Created attachment 129157 [details]
The compute shader binary and assembly compiled with nouveau
I took some time today to capture the compiled shader binaries under nouveau and proprietary driver. It seems there are differences when handling atomic operations. The code generated by nvidia driver (will be attached below) is rather huge, but seems mostly repetitions of several small sections of code.
I don't know about nvidia isa, but hope it helps.
Created attachment 129158 [details]
The compute shader binary and assembly compiled with proprietary driver
Now I doubt if the problem really lies in the atomic operations, even in compiler at all. I changed the compute shader a little bit, only letting thread (0, 0) to accumulate its result to the ssbo (the dividing factor in histogram fragment shader changed from 20000 to 20). This bypasses atomic operation and shared memory, but the same problem persists.

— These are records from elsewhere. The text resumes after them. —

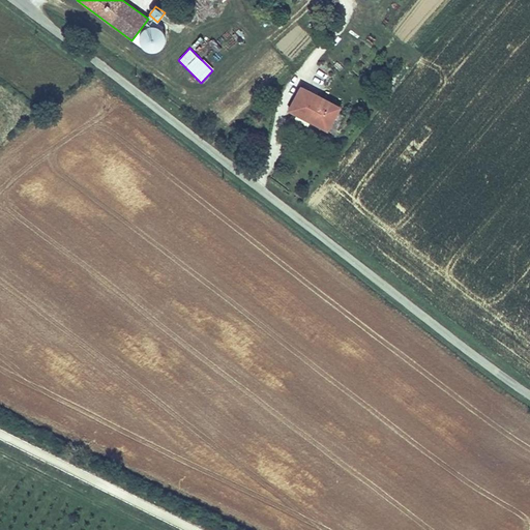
[(344,108),(301,86),(288,113),(314,125),(316,121),(332,129),(344,108)]
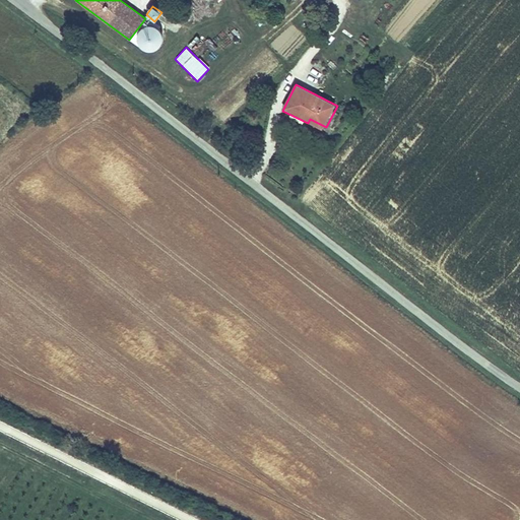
[(324,131),(326,127),(310,119),(308,123),(324,131)]
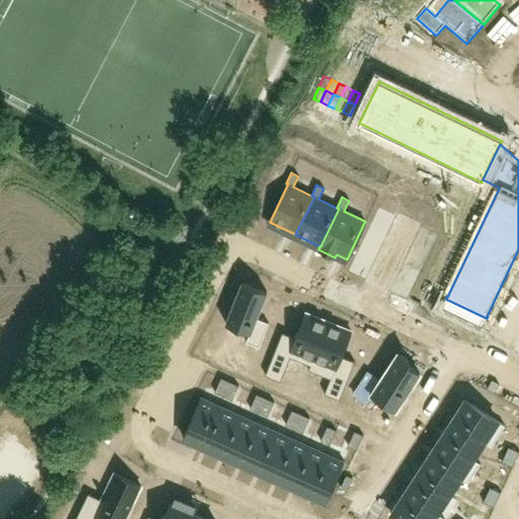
[(469,201),(464,212),(471,215),(477,204),(469,201)]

I suspect that the input state of compute shader is somehow invalid, and that explains why removing one frame of the trace will magically eliminate the problem.
Created attachment 129380 [details]
A minimal reproducer
I wrote another much simpler program today to find the real cause of this bug. Turns out that compute shader is unable to sample from depth texture.
The attached program first renders a shape to a FBO. Then a compute shader is used to copy the color and depth textures attached to the former FBO to a shader image, which is drawn to the screen. The depth part is different between nouveau and other drivers.
Compile the program with gcc test.c -lglfw -lGLEW -lGL
Created attachment 129381 [details]
Correct shader image (i965)
Created attachment 129382 [details]
Incorrect shader image (nouveau)
A few observations:
- Pretty sure you want GL_TEXTURE_FETCH_BARRIER_BIT. Not that this matters for nvc0.
- In addition to this always working on GM107, it *sometimes* works on my GK208. Something about card state? Or something in compute insufficiently initialized?
- I tried setting the DEPTH_TEXTURE bit in the TIC with no effect.
- The GM107 works just as effectively with both old- and new-style TIC formats.
- Throwing glFlush or glTextureBarrier into the mix made no difference, so it's not a cache issue.
- Switching to DEPTH24 and DEPTH32F made no difference.
Also likely relevant is the fact that all these fail, even on GM107. But the ones for other shader stages do pass. We're clearly missing some setting of some kind.
Author: Ilia Mirkin <email@example.com>
Date: Mon Feb 13 11:14:51 2017 -0500
nvc0: disable linked tsc mode in compute launch descriptor
Empirically, this makes things work. Presumably this was originally
copied from the blob, which does make use of linked tsc mode.